BRIEF: Exactly the lines from the start of the data through the line containing "typique des fromages" should be output, with both ends kept and nothing added.

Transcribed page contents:
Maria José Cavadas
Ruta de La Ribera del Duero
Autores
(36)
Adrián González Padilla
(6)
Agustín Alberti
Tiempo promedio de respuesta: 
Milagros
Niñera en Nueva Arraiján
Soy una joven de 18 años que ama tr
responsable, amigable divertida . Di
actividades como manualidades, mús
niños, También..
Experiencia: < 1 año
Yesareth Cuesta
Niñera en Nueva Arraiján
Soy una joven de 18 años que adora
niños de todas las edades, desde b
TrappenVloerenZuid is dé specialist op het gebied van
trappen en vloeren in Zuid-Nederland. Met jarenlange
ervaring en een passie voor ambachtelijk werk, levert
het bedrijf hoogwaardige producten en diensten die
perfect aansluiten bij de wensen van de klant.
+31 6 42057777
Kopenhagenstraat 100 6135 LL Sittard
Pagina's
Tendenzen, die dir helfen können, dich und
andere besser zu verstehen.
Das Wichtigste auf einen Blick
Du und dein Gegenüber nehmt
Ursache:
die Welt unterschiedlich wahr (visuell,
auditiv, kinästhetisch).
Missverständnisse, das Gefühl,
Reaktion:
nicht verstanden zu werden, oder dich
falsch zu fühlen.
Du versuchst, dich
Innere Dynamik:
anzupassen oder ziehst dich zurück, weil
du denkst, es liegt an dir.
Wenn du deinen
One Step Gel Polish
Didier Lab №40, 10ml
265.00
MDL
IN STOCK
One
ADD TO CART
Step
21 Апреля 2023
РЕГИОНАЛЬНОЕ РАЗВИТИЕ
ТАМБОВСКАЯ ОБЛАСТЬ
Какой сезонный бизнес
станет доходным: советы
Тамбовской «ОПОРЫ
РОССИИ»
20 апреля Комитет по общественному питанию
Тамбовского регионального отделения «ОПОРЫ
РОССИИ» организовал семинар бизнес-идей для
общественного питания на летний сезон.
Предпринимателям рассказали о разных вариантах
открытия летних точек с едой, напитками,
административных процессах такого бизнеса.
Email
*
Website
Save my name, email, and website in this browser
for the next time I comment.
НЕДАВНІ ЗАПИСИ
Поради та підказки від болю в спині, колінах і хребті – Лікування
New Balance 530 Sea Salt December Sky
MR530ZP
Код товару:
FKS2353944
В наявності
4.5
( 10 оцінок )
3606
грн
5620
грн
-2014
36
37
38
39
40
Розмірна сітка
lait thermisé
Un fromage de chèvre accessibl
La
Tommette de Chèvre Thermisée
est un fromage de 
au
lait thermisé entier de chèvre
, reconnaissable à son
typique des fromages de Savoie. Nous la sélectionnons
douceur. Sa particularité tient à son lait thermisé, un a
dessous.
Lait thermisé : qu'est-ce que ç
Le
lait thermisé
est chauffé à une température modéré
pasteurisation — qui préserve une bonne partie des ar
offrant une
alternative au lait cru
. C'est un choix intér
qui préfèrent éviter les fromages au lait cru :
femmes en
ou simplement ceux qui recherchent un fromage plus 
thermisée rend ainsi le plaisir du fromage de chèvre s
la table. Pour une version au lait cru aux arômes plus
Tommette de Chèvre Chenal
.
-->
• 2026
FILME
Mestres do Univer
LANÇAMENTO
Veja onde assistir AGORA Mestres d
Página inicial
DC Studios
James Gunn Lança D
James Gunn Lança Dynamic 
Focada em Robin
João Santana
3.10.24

EXERCISE OUTPUT:
Maria José Cavadas
Ruta de La Ribera del Duero
Autores
(36)
Adrián González Padilla
(6)
Agustín Alberti
Tiempo promedio de respuesta: 
Milagros
Niñera en Nueva Arraiján
Soy una joven de 18 años que ama tr
responsable, amigable divertida . Di
actividades como manualidades, mús
niños, También..
Experiencia: < 1 año
Yesareth Cuesta
Niñera en Nueva Arraiján
Soy una joven de 18 años que adora
niños de todas las edades, desde b
TrappenVloerenZuid is dé specialist op het gebied van
trappen en vloeren in Zuid-Nederland. Met jarenlange
ervaring en een passie voor ambachtelijk werk, levert
het bedrijf hoogwaardige producten en diensten die
perfect aansluiten bij de wensen van de klant.
+31 6 42057777
Kopenhagenstraat 100 6135 LL Sittard
Pagina's
Tendenzen, die dir helfen können, dich und
andere besser zu verstehen.
Das Wichtigste auf einen Blick
Du und dein Gegenüber nehmt
Ursache:
die Welt unterschiedlich wahr (visuell,
auditiv, kinästhetisch).
Missverständnisse, das Gefühl,
Reaktion:
nicht verstanden zu werden, oder dich
falsch zu fühlen.
Du versuchst, dich
Innere Dynamik:
anzupassen oder ziehst dich zurück, weil
du denkst, es liegt an dir.
Wenn du deinen
One Step Gel Polish
Didier Lab №40, 10ml
265.00
MDL
IN STOCK
One
ADD TO CART
Step
21 Апреля 2023
РЕГИОНАЛЬНОЕ РАЗВИТИЕ
ТАМБОВСКАЯ ОБЛАСТЬ
Какой сезонный бизнес
станет доходным: советы
Тамбовской «ОПОРЫ
РОССИИ»
20 апреля Комитет по общественному питанию
Тамбовского регионального отделения «ОПОРЫ
РОССИИ» организовал семинар бизнес-идей для
общественного питания на летний сезон.
Предпринимателям рассказали о разных вариантах
открытия летних точек с едой, напитками,
административных процессах такого бизнеса.
Email
*
Website
Save my name, email, and website in this browser
for the next time I comment.
НЕДАВНІ ЗАПИСИ
Поради та підказки від болю в спині, колінах і хребті – Лікування
New Balance 530 Sea Salt December Sky
MR530ZP
Код товару:
FKS2353944
В наявності
4.5
( 10 оцінок )
3606
грн
5620
грн
-2014
36
37
38
39
40
Розмірна сітка
lait thermisé
Un fromage de chèvre accessibl
La
Tommette de Chèvre Thermisée
est un fromage de 
au
lait thermisé entier de chèvre
, reconnaissable à son
typique des fromages de Savoie. Nous la sélectionnons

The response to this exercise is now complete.